Mr Perry was born at Red Barn Farm, Egford, near Frome, the middle boy of a farming family. His father, Jack, was an invalid and Mr Perry farmed with his brothers before going to work for quarry owner Sidney Morris, based at Chilthorne Domer, near Yeovil. The firm later expanded, and at Mr Perry’s suggestion bought the quarry at Gurney Slade. He also had interests in a plant hire company in Dorset.
Mr Perry’s family had been involved in farming for generations – his grandfather Maurice farmed the land which is now Lyde Road estate in Yeovil – and Mr Perry continued to farm for some years, at one time rearing beef for Waitrose.
He was a member of the former Yeovil Rural District Council, where his motto was: “people before politics”. He had also been a member of Yeovil Rotary Club.
His favourite charity was St Margaret’s Somerset Hospice. In the past he had provided a mini-bus for the rugby club then based at Johnson Park, and it was much-used by the club’s youngsters. He loved travelling and at one time he and his wife had a second home in Spain.

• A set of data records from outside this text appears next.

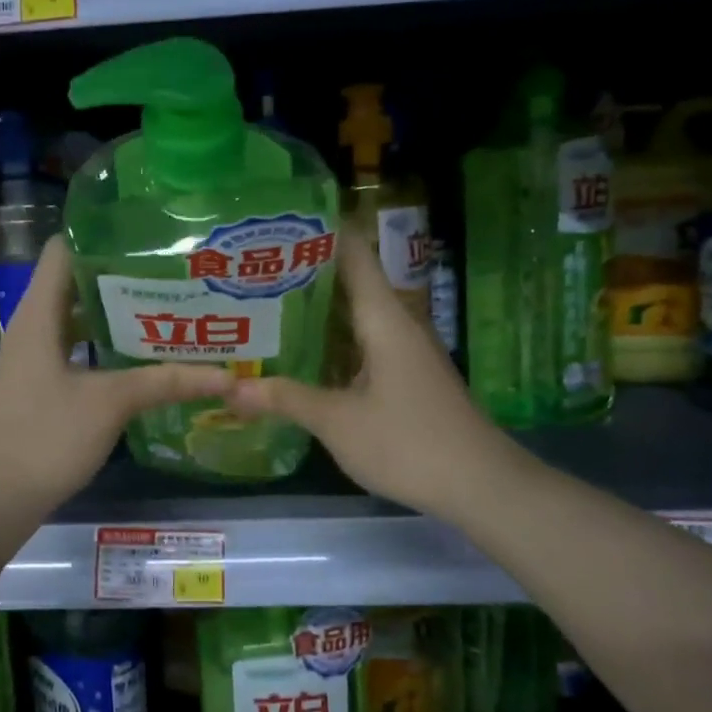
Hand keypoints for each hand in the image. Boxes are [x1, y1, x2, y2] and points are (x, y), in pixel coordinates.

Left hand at [0, 237, 229, 562]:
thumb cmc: (46, 436)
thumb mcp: (111, 402)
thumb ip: (166, 382)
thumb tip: (226, 375)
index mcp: (41, 312)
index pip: (64, 248)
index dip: (101, 234)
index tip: (147, 233)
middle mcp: (35, 324)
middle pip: (77, 280)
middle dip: (122, 274)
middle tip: (173, 271)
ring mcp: (36, 355)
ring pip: (80, 317)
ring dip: (117, 312)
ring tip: (168, 306)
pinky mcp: (43, 383)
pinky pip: (78, 347)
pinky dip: (108, 344)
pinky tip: (144, 354)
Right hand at [225, 237, 519, 521]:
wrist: (481, 485)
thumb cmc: (409, 442)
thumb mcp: (338, 422)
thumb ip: (285, 399)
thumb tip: (230, 388)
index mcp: (383, 317)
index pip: (352, 253)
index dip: (319, 232)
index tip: (275, 225)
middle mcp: (395, 324)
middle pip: (347, 283)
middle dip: (302, 274)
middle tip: (250, 270)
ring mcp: (403, 352)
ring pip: (352, 317)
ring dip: (314, 312)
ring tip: (261, 306)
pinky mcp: (405, 377)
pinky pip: (360, 345)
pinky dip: (329, 343)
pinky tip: (298, 356)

During his time in Yeovil Hospital, where he died, he was amused to think that his firm was responsible for pouring the first concrete for the hospital’s foundations in the early 1970s.
His wife, Trisha Cook-Perry, recently retired deputy chairman of South Somerset and Mendip Magistrates Court said: “so many people have rung to say what a lovely man George was. He was a great sportsman with a tremendous sense of fun. I can remember a cricket match at Chilthorne Domer where he did a hand stand because he had bowled someone out or something. He stayed standing on his head and hands and everyone howled with laughter.
“Second best was never good enough for him, but he was also a real people person.
“His nickname, ‘Just William’ absolutely sums him up.”
A date for the funeral service has yet to be confirmed.